CUATRO ¿Se puede pedir a una Inteligencia Artificial que escriba como Bellow y Cheever? Seguramente sí; pero no. Además, se pregunta Rodríguez, si se necesita toda una botella de agua refrigerada para un texto cualquiera de cien palabras, entonces cuántos litros serán necesarios para humedecer el sueño más bien pesadilla de una falsificación de familias como los Wapshot o los March. Mejor, entonces, dejar a uno y a otro descansar en paz y --se lo teme Rodríguez-- algo no está funcionando muy bien si, como cabe suponerlo, se están provocando sequías con la aplicación de Artificiales Inteligencias a la hora de series y películas. Todas iguales, todas previsibles, todas tan pasajeras e instantáneamente olvidables (pero recordando a otras y ahí están esos calcos de Red Sparrow y Maverick que a su vez recordando a otras anteriores que son Ballerina y F-1 ya listas para ser recordadas por las que vendrán en cuestión de meses mientras Superman recuerda a los Kal-El que vinieron y por venir) al punto de convertir a productos apenas más humanos en algo memorable y digno de atención.
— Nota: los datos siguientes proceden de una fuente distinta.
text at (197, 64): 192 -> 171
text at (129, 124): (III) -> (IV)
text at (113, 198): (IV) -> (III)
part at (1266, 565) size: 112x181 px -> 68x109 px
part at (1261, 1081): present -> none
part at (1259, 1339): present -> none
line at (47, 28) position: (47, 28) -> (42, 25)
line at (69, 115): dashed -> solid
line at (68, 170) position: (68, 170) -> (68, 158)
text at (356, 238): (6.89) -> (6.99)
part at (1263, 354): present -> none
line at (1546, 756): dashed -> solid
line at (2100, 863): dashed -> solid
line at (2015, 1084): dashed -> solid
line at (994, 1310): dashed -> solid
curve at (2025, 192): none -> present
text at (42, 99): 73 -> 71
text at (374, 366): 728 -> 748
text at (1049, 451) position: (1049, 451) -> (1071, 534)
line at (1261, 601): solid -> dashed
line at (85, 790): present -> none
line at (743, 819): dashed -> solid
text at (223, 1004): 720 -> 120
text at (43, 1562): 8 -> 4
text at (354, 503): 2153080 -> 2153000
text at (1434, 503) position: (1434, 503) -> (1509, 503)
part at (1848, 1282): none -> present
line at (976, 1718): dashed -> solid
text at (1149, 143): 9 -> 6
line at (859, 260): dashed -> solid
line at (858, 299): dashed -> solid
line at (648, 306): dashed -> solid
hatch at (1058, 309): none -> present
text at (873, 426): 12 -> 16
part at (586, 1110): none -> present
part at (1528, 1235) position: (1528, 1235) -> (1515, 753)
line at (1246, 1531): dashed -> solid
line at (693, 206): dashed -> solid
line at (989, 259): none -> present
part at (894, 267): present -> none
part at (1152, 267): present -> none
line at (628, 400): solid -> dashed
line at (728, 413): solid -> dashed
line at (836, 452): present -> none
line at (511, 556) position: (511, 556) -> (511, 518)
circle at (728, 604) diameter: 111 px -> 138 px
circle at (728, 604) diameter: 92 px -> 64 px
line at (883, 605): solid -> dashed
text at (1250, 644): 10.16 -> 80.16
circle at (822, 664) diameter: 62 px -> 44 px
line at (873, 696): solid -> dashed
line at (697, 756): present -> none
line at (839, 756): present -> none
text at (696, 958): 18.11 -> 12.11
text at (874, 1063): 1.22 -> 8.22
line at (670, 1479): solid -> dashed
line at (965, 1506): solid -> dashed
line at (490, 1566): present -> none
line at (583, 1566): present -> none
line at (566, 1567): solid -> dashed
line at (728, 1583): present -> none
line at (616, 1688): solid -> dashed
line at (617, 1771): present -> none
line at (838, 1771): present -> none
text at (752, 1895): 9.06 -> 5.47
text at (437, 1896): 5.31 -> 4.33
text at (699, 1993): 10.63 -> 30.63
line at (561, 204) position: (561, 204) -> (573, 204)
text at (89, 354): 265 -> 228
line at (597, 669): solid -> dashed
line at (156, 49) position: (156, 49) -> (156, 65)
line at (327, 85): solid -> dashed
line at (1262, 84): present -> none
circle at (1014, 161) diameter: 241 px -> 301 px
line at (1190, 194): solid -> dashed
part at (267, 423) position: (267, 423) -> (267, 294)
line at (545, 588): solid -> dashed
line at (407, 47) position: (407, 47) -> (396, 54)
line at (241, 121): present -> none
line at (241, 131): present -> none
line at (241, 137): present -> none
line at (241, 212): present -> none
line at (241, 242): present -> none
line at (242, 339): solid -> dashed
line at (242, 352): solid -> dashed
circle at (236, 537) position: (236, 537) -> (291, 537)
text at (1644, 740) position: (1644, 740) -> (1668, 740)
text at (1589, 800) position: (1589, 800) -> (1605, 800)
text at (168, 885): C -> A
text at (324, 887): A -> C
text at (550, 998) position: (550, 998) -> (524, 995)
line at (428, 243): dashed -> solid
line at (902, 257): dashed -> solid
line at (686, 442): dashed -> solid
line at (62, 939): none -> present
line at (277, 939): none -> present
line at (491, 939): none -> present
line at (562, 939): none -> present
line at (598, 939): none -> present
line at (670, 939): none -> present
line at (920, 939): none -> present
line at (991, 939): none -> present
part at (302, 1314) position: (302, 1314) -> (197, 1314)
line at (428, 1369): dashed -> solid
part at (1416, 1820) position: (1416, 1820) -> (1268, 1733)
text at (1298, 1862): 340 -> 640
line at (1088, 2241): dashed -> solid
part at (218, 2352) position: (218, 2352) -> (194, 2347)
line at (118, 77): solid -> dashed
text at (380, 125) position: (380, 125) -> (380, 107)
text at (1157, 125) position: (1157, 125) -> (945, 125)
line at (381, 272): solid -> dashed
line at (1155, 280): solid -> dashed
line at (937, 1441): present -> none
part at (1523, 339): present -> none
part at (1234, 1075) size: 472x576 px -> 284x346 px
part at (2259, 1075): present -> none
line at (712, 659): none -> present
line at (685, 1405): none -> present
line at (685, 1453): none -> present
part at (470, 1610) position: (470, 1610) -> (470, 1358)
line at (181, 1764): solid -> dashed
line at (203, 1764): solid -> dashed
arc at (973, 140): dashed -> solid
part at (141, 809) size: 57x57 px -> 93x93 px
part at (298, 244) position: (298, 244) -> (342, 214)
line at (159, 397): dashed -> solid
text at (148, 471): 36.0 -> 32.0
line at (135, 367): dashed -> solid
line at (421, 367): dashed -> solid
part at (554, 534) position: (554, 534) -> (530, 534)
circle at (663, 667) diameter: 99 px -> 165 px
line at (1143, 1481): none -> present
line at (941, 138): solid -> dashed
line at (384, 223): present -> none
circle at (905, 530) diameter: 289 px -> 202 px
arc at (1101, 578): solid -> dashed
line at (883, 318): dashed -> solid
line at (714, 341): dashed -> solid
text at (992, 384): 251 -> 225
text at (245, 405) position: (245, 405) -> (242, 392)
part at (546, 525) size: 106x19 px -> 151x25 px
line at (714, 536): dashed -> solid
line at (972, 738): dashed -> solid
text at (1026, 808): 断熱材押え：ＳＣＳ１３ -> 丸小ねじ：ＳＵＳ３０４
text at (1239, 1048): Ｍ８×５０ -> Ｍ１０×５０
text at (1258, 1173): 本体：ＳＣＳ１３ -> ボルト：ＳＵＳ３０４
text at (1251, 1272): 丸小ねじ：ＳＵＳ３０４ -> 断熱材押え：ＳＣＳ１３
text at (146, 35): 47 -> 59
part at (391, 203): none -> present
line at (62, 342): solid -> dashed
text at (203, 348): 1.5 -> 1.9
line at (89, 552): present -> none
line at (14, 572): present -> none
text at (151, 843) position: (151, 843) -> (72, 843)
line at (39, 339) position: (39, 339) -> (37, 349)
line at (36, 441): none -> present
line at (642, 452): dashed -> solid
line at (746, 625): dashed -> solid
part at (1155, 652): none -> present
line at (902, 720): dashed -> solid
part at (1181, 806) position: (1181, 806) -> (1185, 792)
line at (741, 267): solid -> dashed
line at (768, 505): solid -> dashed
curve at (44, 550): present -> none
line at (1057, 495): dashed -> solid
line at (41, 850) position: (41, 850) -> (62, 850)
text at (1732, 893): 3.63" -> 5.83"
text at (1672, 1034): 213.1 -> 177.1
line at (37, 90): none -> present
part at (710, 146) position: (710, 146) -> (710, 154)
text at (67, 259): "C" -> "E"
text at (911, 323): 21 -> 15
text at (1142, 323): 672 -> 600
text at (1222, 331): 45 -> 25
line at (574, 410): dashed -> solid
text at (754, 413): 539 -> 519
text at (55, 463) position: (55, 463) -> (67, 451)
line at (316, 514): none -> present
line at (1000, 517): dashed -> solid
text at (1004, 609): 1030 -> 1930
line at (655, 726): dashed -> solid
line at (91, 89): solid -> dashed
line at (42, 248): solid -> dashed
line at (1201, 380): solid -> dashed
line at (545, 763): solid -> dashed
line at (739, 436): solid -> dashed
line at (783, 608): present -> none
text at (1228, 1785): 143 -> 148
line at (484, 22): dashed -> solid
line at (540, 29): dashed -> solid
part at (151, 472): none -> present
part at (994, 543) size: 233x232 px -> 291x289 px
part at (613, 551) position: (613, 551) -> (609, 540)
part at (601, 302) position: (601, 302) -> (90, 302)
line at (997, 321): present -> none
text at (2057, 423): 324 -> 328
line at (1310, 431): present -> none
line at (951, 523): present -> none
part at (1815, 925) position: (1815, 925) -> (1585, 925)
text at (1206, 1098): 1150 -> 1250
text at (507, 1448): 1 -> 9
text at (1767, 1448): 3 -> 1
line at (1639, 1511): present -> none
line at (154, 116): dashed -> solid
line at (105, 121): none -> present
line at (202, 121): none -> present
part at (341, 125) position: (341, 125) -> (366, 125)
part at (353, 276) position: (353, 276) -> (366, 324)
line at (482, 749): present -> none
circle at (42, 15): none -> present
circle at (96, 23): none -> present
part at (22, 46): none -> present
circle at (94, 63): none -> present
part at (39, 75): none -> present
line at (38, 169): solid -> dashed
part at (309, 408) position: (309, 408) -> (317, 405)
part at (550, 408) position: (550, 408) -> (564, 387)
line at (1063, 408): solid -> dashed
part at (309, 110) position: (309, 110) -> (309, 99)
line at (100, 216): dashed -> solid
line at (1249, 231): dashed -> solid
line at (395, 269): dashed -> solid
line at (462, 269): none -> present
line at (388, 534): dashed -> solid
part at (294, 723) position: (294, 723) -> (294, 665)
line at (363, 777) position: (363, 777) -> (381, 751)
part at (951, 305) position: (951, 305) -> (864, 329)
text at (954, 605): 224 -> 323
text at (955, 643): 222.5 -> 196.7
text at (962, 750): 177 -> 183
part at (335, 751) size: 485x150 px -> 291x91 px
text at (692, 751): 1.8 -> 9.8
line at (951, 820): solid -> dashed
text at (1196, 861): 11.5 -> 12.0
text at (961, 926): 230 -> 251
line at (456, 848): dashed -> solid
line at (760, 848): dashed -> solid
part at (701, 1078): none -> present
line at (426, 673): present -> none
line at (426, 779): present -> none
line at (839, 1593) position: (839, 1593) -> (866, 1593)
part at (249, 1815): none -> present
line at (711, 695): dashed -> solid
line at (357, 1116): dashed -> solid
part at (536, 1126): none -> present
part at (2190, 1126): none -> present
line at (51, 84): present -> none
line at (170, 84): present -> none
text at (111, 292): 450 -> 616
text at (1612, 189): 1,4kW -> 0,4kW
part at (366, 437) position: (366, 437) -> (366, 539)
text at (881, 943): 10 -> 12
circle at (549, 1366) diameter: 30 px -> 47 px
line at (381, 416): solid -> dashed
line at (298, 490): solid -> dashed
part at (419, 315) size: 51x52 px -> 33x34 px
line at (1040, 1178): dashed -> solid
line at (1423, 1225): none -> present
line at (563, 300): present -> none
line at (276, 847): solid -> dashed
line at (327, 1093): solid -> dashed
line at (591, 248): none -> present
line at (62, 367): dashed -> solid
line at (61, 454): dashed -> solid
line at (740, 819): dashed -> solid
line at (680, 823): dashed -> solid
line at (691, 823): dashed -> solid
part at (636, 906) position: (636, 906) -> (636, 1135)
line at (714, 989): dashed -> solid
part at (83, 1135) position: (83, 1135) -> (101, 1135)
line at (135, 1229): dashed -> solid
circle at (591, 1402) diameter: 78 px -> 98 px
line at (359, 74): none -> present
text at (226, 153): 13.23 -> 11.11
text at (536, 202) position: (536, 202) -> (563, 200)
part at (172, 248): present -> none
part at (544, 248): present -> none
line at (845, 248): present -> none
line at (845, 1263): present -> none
Rodríguez piensa --series oficiosas y sobre oficios-- en la by numbers pero amable Stick (cortesía del cada vez más sutil a la hora de hacer de sí mismo Owen Wilson) o en la más indigesta con cada episodio The Bear (con sus atormentados aprendices de Anthony Bourdain jugando a la porno-epifanía y al buenismo bipolar y al diálogo encimado que en su momento supo patentar Robert Altman). O en todos esos daddy films con galanes maduros de pronto entrando en acción con Liam "Papa Vengativo" Neeson (aunque próximo a reinventarse como comediante en la inminente remake de The Naked Gun) como patriarca feroz. Otra cosa que Rodríguez jamás podrá ser o hacer más allá de una anotación en su cuaderno. Y mínimo consuelo: mientras siga escribiendo siempre podrá decirse que algún día será escritor.

CINCO Después de todo, cualquiera puede serlo, ¿no? Rodríguez tiembla gacetillas y espía solapas de novelas donde una autora incluye en sus currículm que está "especializada en contenidos en moda y belleza y tiene 7800 seguidores en IG, 800 en X y 500 en TikTok" y la editora de otra explica que "por momentos da ganas de quemar contenedores y de gritar bien fuerte que toda nuestra RaBia contenida también es la tUyA" (así, con esas entrometidas mayúsculas). Aberraciones de la naturaleza y monstruosidades a las que se quieren pasajeras; pero vaya uno a saber si alguna vez llegarán a sus justos y sin retorno destinos para ya no volver. Y, ay, tal vez no es que no pasa nada: es que ya pasó todo aquello que no debía pasar.

 

Así que, mejor, volver a mirar esa foto como postal recibida en el correo de la memoria y en la que --ambos son muertos inmortales y siempre próximos-- alguien dice algo y alguien se ríe de lo que dice. Y, seguro, es algo con contenido y que no da ganas de quemar nada y apenas --nada más y nada menos y todo más, sin rabia y con calma-- da ganas de leer y de escribir y de seguir leyendo y, haciéndolo, de ganar y de reencontrar la cabeza.